YOUR GOAL: Reproduce verbatim the part of the note on relationships below from "I firmly believe" to "sometimes comes later.".

My explanation...for Brian.
I firmly believe that one can have a great relationship with anyone as long as their is good communication. Kindness, consideration and effort is a must too but without communication, even the best of relationships are doomed to failure. Another important aspect of any relationship is that you only get back what you're willing to put in.
It's more pleasant to be with someone you like and get along with than someone that you love but that you aren't well suited for. Now, while that spark is important, I realize that that sometimes comes later.
I know myself, I know my needs, my wants, etc. and I'm not afraid to voice them but I'm not so stuck in my ways that I'm not open to things that may be different than what I expected. I'm open and honest; all one has to do is ask. But, when getting to know people, things aren't always what they seem and some clouds have a really terrific silver lining.

SUPPLIED INFORMATION:
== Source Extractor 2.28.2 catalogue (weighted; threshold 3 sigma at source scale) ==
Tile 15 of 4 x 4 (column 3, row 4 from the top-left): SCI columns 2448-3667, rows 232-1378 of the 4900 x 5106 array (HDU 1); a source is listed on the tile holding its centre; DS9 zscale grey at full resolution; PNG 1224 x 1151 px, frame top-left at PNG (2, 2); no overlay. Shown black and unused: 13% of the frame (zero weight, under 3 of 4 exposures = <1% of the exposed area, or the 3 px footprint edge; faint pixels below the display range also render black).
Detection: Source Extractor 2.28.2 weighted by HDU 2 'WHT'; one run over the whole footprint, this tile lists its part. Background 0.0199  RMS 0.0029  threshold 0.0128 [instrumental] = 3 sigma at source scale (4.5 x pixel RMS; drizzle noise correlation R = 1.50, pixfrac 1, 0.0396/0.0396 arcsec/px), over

RESULT OF THIS TASK:
I firmly believe that one can have a great relationship with anyone as long as their is good communication. Kindness, consideration and effort is a must too but without communication, even the best of relationships are doomed to failure. Another important aspect of any relationship is that you only get back what you're willing to put in.
It's more pleasant to be with someone you like and get along with than someone that you love but that you aren't well suited for. Now, while that spark is important, I realize that that sometimes comes later.